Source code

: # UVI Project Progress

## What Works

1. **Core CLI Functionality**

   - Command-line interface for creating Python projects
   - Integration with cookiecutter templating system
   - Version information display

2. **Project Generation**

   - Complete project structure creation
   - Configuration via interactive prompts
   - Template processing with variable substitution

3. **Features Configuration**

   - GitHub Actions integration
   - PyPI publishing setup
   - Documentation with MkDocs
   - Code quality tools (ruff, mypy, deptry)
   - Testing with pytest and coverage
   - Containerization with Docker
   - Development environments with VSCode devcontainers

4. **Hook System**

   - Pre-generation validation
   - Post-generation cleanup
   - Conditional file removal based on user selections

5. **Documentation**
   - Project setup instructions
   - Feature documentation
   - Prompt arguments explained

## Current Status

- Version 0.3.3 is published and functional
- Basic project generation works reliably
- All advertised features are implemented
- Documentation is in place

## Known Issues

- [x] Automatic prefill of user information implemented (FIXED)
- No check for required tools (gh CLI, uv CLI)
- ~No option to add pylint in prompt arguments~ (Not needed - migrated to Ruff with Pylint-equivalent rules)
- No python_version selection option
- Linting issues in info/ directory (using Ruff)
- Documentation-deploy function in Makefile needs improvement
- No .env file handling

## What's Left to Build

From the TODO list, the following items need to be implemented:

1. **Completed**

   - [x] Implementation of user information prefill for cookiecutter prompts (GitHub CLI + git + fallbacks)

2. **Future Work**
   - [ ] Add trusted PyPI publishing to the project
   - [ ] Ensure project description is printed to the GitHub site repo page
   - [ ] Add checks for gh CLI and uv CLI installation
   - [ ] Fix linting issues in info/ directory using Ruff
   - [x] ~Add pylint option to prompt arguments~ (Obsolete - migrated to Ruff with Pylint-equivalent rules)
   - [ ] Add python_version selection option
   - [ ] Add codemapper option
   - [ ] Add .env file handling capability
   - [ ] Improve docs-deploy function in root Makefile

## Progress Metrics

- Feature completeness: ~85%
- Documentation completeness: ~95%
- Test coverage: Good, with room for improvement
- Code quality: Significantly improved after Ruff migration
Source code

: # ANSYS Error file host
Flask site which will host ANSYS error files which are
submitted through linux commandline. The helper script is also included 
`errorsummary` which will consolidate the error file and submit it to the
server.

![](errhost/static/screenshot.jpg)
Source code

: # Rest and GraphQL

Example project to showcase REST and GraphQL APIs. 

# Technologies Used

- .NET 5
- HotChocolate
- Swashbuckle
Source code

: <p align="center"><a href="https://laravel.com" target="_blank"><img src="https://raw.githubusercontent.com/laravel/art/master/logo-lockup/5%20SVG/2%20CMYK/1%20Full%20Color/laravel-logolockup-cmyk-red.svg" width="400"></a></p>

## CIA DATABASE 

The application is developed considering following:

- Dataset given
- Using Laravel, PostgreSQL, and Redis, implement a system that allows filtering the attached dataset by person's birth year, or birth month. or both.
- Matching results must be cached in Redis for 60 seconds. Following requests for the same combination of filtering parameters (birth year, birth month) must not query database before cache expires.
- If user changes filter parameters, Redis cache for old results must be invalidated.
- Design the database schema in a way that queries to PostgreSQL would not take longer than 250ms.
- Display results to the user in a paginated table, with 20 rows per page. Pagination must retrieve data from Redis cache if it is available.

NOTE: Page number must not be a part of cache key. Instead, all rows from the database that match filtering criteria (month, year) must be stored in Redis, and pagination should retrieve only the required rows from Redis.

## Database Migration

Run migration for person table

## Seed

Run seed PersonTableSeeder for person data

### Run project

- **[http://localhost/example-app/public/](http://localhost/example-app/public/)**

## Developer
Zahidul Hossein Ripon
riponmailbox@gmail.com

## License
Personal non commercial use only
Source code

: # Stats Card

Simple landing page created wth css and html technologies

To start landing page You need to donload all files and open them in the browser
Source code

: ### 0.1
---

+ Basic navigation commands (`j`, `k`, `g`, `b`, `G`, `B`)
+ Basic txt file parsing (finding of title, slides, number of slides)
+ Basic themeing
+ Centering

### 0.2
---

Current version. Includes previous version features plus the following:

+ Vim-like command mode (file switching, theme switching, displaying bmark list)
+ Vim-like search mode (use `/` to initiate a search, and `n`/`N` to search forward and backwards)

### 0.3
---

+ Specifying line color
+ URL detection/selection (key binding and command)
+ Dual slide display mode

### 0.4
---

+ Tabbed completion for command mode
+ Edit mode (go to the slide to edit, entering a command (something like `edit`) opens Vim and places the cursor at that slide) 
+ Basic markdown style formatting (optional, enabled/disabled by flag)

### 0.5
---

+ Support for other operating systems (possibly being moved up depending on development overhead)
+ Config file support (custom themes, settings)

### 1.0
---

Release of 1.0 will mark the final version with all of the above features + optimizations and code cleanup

EXERCISE DETAILS
Find each line in the records holding the string "directory" and show it.

FINAL ANSWER
- Linting issues in info/ directory (using Ruff)
   - [ ] Fix linting issues in info/ directory using Ruff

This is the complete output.